Show every line in the material below in which the string "left" appears.
+---+
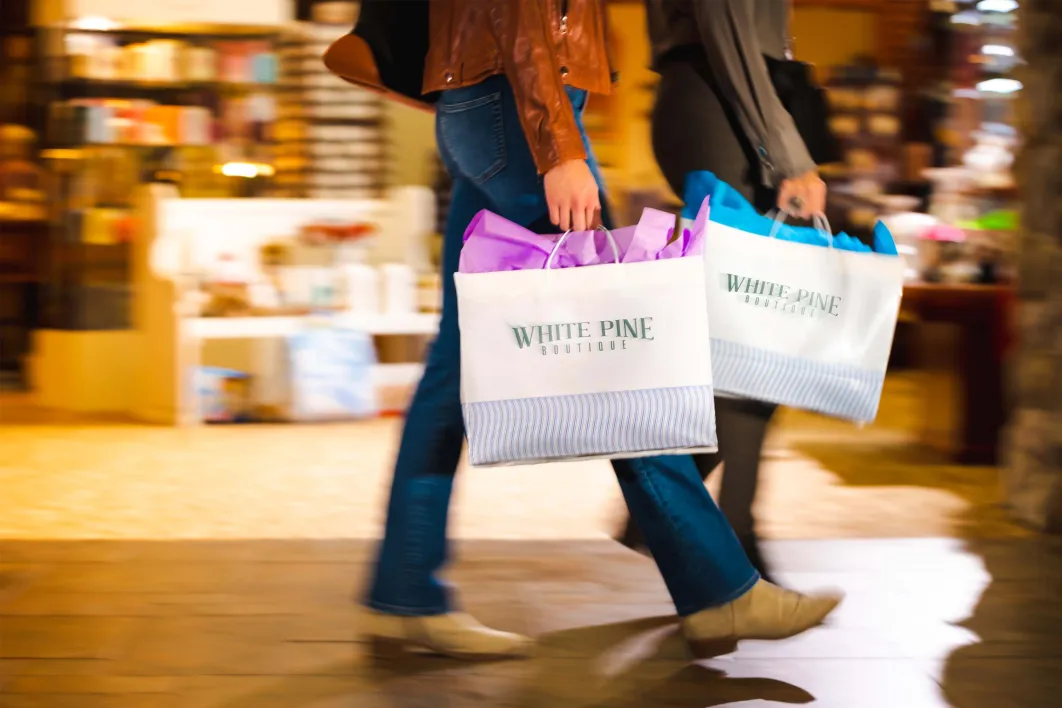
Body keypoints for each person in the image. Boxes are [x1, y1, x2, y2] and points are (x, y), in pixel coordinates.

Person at [357, 0, 841, 660]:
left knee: (457, 359)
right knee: (622, 349)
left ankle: (403, 589)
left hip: (480, 101)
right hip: (523, 110)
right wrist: (557, 145)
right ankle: (717, 589)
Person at [618, 0, 829, 583]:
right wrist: (788, 152)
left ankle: (664, 510)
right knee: (755, 333)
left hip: (725, 107)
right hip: (721, 109)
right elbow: (729, 32)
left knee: (759, 335)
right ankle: (733, 534)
+---+
## Solution to this exercise:
left knee: (457, 359)
left ankle: (403, 589)
left hip: (480, 101)
left ankle: (664, 510)
left hip: (725, 107)
left knee: (759, 335)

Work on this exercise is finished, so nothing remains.